The proposal sought the application of a 15 per cent duty on the cost, insurance and freight value of imported petrol and diesel to align import costs with domestic market realities.

Adedeji, in his memo to the President, explained that the measure was part of ongoing reforms to boost local refining, ensure price stability, and strengthen the naira-based oil economy in line with the administration’s Renewed Hope Agenda for energy security and fiscal sustainability.

“The core objective of this initiative is to operationalise crude transactions in local currency, strengthen local refining capacity, and ensure a stable, affordable supply of petroleum products across Nigeria,” Adedeji stated.

The FIRS boss also warned that the current misalignment between locally refined products and import parity pricing has created instability in the market.

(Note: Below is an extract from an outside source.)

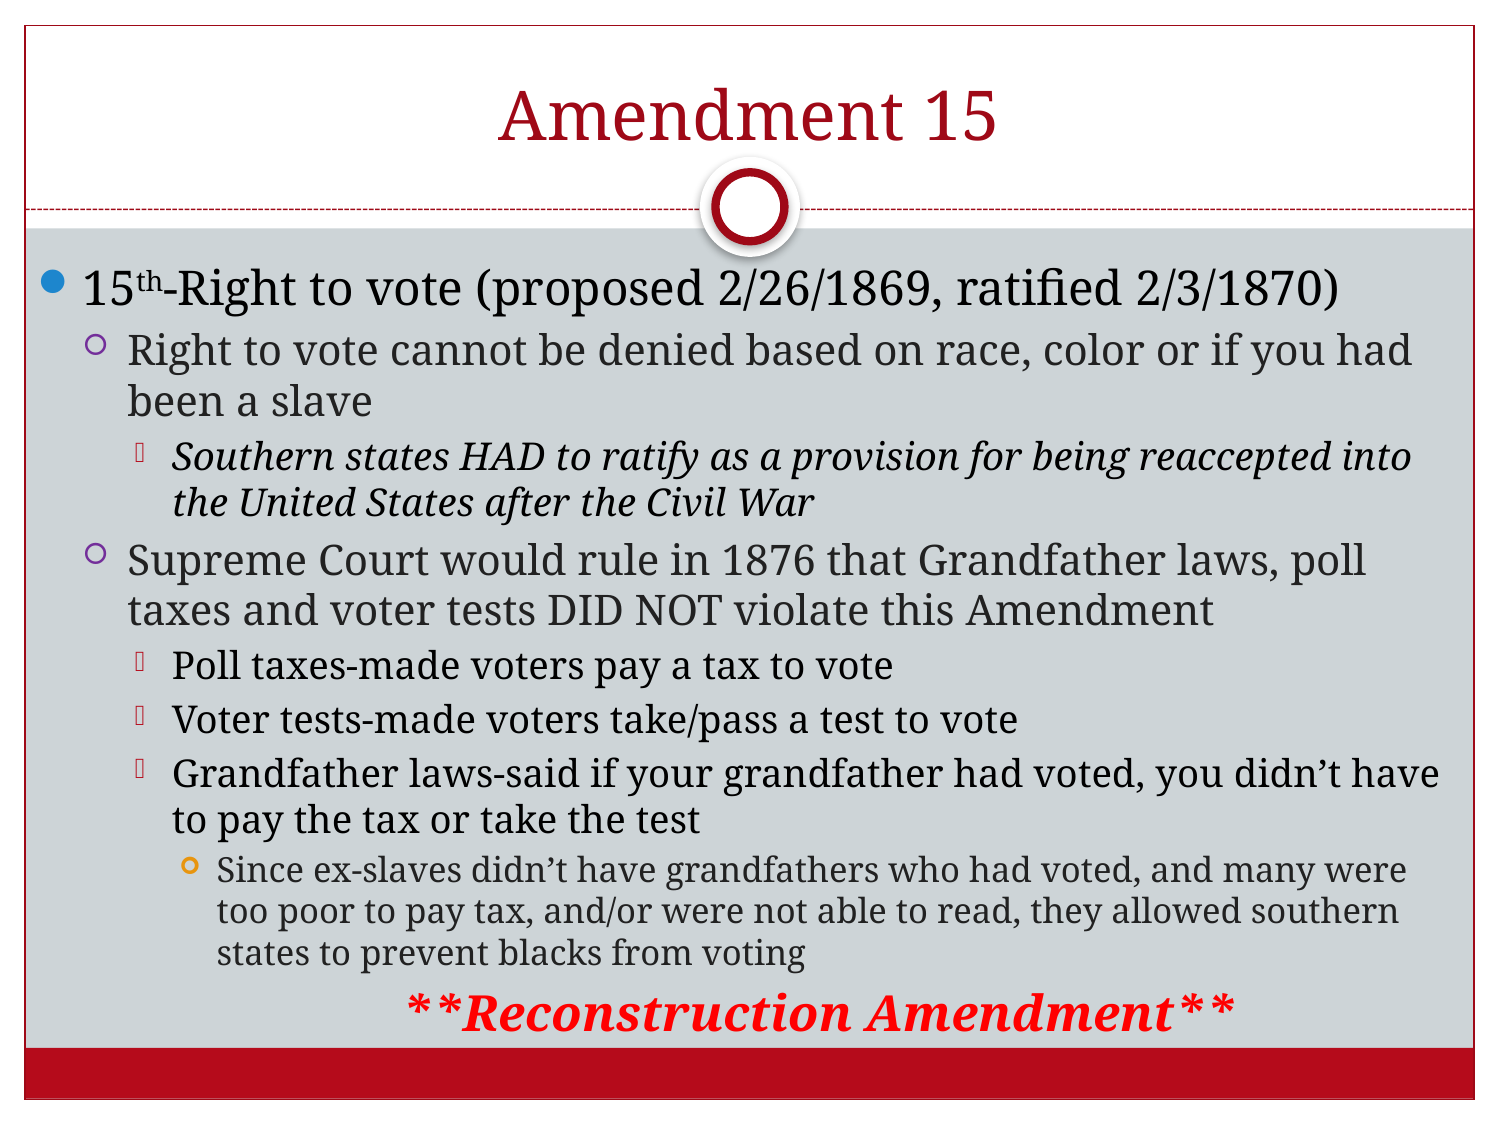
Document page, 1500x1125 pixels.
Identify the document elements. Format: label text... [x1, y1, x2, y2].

title Amendment 15 [49, 37, 1450, 162]
list 15th-Right to vote (proposed 2/26/1869, ratified 2/3/1870) Right to vote cannot be denied based on race, color or if you had been a slave Southern states HAD to ratify as a provision for being reaccepted into the United States after the Civil War Supreme Court would rule in 1876 that Grandfather laws, poll taxes and voter tests DID NOT violate this Amendment Poll taxes-made voters pay a tax to vote Voter tests-made voters take/pass a test to vote Grandfather laws-said if your grandfather had voted, you didn’t have to pay the tax or take the test Since ex-slaves didn’t have grandfathers who had voted, and many were too poor to pay tax, and/or were not able to read, they allowed southern states to prevent blacks from voting **Reconstruction Amendment** [22, 250, 1474, 1054]
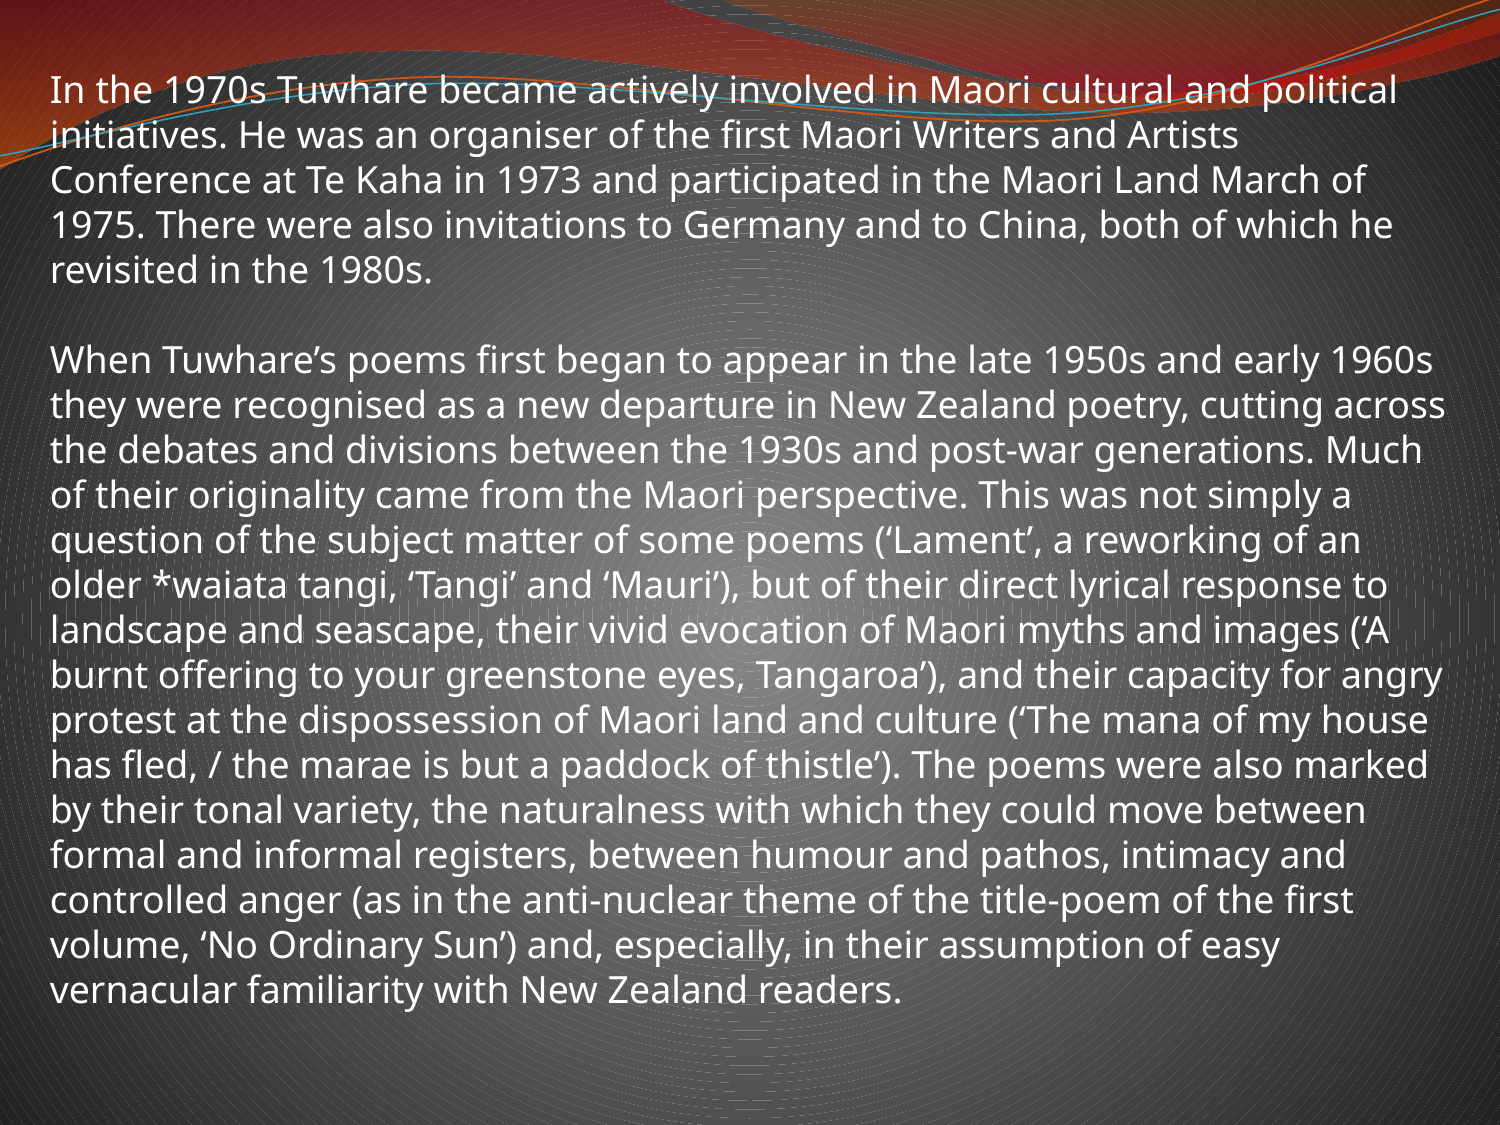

“While domestic refining of petrol has begun to increase and diesel sufficiency has been achieved, price instability persists, partly due to the misalignment between local refiners and marketers,” he wrote.

He noted that import parity pricing- the benchmark for determining pump prices, often falls below cost recovery levels for local producers, particularly during foreign exchange and freight fluctuations, putting pressure on emerging domestic refineries.

Adedeji added that the government’s responsibility was now “twofold, to protect consumers and domestic producers from unfair pricing practices and collusion, while ensuring a level playing field for refiners to recover costs and attract investments.”

He argued that the new tariff framework would discourage duty-free fuel imports from undercutting domestic producers and foster a fair and competitive downstream environment.

According to projections contained in the letter, the 15 per cent import duty could increase the landing cost of petrol by an estimated N99.72 per litre.

“At current CIF levels, this represents an increment of approximately 99.72 per litre, which nudges imported landed costs toward local cost-recovery without choking supply or inflating consumer prices beyond sustainable thresholds. Even with this adjustment, estimated Lagos pump prices would remain in the range of N964.72 per litre ($0.62), still significantly below regional averages such as Senegal ($1.76 per litre), Cote d’Ivoire ($1.52 per litre), and Ghana ($1.37 per litre).”

The policy comes as Nigeria intensifies efforts to reduce dependence on imported petroleum products and ramp up domestic refining.

The 650,000 barrels-per-day Dangote Refinery in Lagos has commenced diesel and aviation fuel production, while modular refineries in Edo, Rivers and Imo states have started small-scale petrol refining.

However, despite these gains, petrol imports still account for up to 67 per cent of national demand.